WHAT TO WORK ON:
Only the pictures are to be left out; the listing itself is repeated exactly.
** DATA SHOWN follows **
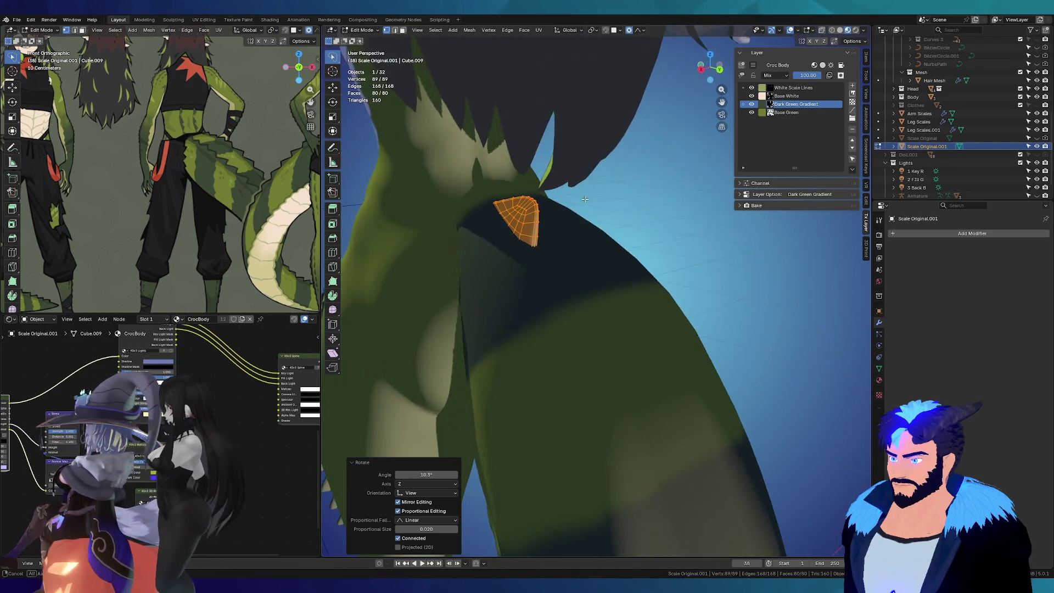
Step: Nudge the scale slightly into place and bring up the Add Modifier list
key(g)
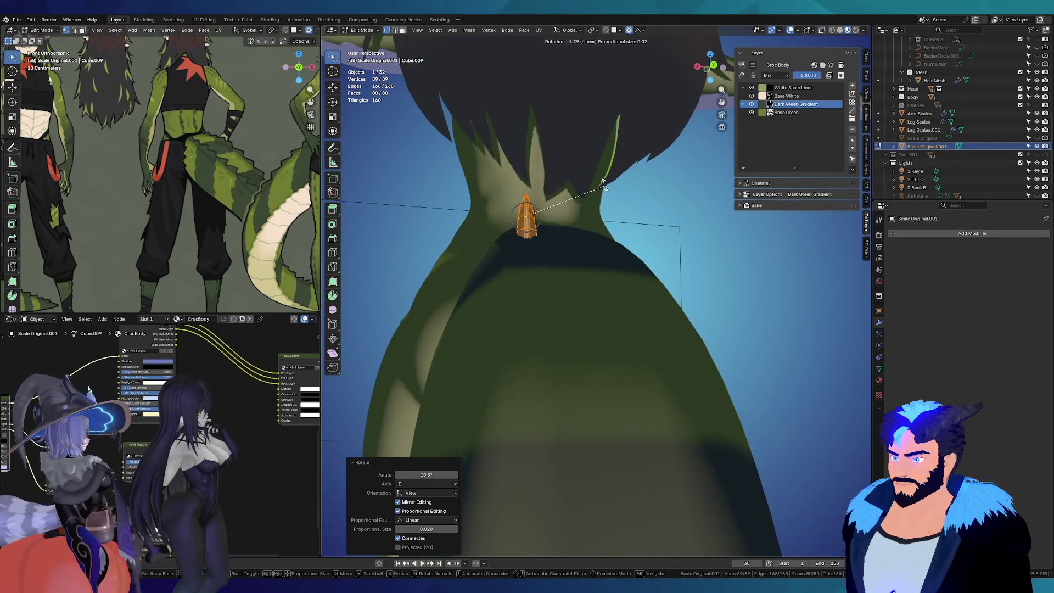
click(535, 246)
middle_drag(535, 246, 914, 254)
** End of DATA SHOWN **
RESULT OF THIS EXERCISE:
Step: Nudge the scale slightly into place and bring up the Add Modifier list
key(g)
click(535, 246)
middle_drag(535, 246, 914, 254)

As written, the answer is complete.